Friday, April 28, 2006

Kangaroo Court? How about Crocodile Court?

For those of you with dogs you can attest to the fact that pets can make cleaning the house a little tricky sometimes. While the vacuum cleaner runs our dogs leaps and barks at it incessantly until it is finally turned off. Cats like to attack fluffy dusters and the like whenever they are in motion and oft times when they have been temporarily sat down to answer the phone. Fish brazenly pee in their water once you have cleaned it and so on… So when I heard of this story out of Canberra I thought to my self “it figures”. I also thought that vacuuming while a 65lb dust bunny leaps at gnashes its teeth at the vacuum suddenly doesn't seem so bad. After cleanup efforts from Cyclone Monica were under way, a chap by the name of Freddy Buckland (whose name sounds suspiciously like a hobbit's to me) was in the process of cleaning up a round a roadhouse when he had a problem similar to my dog vs. vacuum one. Okay so the vacuum was a chainsaw and the dogs was a 4.4 Meter (15 foot) saltwater crocodile named Brutus.

I guess that after all the racket and chaos of the storm poor Brutus had a cracking headache and Freddy there was inconsiderate and fired up his two stroke, tree shredding device. Brutus, cursed with the inability to ask Freddy to stop all that racket, decided to go over and discuss it in his own way. Brutus used the very tree that Fred was trying to remove for leverage and launched himself at him. Freddy tossed the saw at him and Brutus proceeded to beat the saw into the ground until it begs for mercy and stalls in self defense. He then took his new chew toy into his pond for almost an hour before cleanup workers managed to liberate it from his pen by using a bent piece of rebar. This story reinforces the importance of manners and consideration as I can say that it I was sleeping and Freddy tried that near me I’d probably react in a similar way, although instead of a pond I’d end up snuggled back into bed with my arm wrapped around the saw in case someone tried to start it up again.
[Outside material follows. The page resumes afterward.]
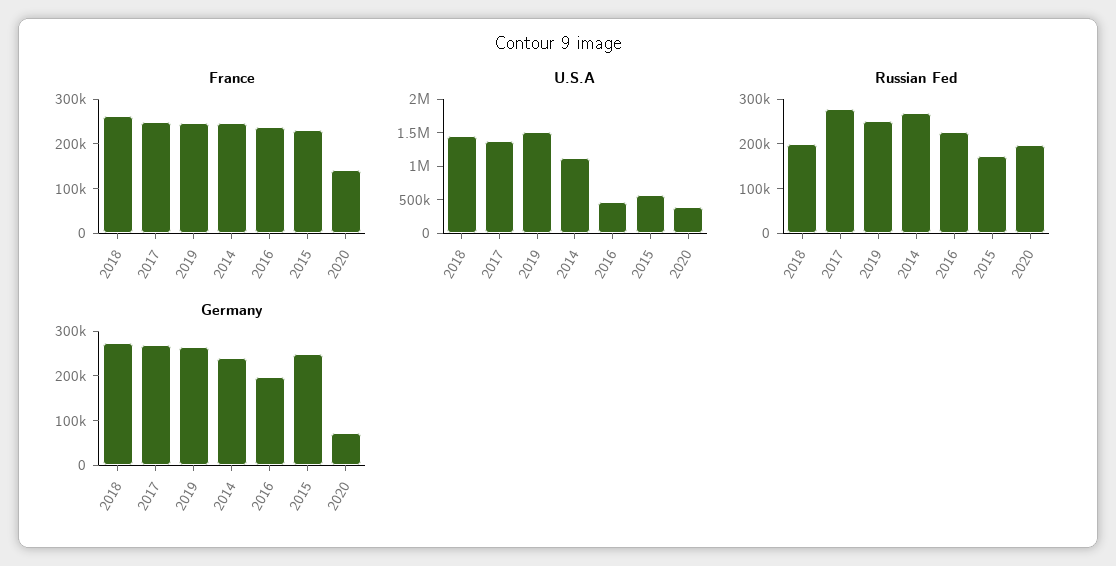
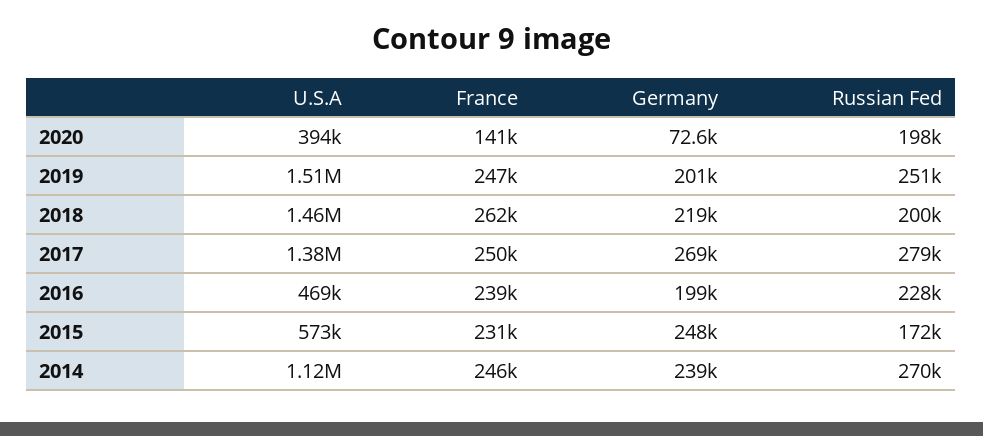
Germany, 2018: 280000 -> 219000
Germany, 2019: 260000 -> 201000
I also have to throw a nod to the Australian legal system, because if this was in the USA you can be sure that the chainsaw would be currently seeking legal counsel to initiate a lawsuit against the crocodile seeking large sums of money for pain and suffering. “As a chainsaw, your honor, my client is unable to work for a living as every time he tries to start up for work he is crippled by an overwhelming fear that he is about to be eaten”. Now there's a trial I'd watch on TV!

10 Comments:

Blogger deni said...

ROTF, thanks for that, it made my day.

9:27:00 AM  
Blogger Laura said...

I just heard that on the news too. Poor Brutus. Did they move him or leave him where he was?

9:27:00 AM  
Blogger Getting There said...

That crocodile in the courtroom pic is a little spooky. I kinda got the feeling he wants to lunge at the chainsaw again. "You're miiine!"

10:55:00 AM  
Blogger Hick said...

I love that picture, and you are probably right about the saw suing the crock here in the States...unfortunately.

11:08:00 AM  
Anonymous hellbunny said...

I feel sorry for the croc now

11:52:00 AM  
Blogger Martini said...

With the legal system the way it is, that croc's fate would be in limbo for decades, while the poor chainsaw cried every day, wondering when some progress would be made.

1:59:00 PM  
Blogger redheaded said...

then it would get rusty and could sue for even more damages.

the croc.,looks suspiciously like a lawyer!

12:15:00 AM  
Blogger Cody said...

Man Made Machinary meets Reptile. There would be all sorts of great things that would come from a televized court case of these sorts....The price of crocs would jump tremendsly, Chainsaws would have a special place in the hardwear store, one in which all there mechanicle needs would be met in a politicaly correct manner and would have an onterage that protested for MORE chainsaw rights, Crocs gon wild...the possibilities...they are endless my friend. Love the entry Pete! keep doin your thang because I'm laughing my ass off

1:50:00 AM  
Blogger Juliabohemian said...

that would never happen in America because they would make you sign ten waivers before you could even go near the cage or touch the chainsaw.

my cat goes around the house looking for any containers holding liquid that need to be knocked over. flowers in vases get eaten. my paint brushes get pulled, one by one, out of the water and then the cup is knocked over.

3:26:00 AM  
Blogger Aims said...

That's so funny! My dog hates the vaccuum - he runs away from it!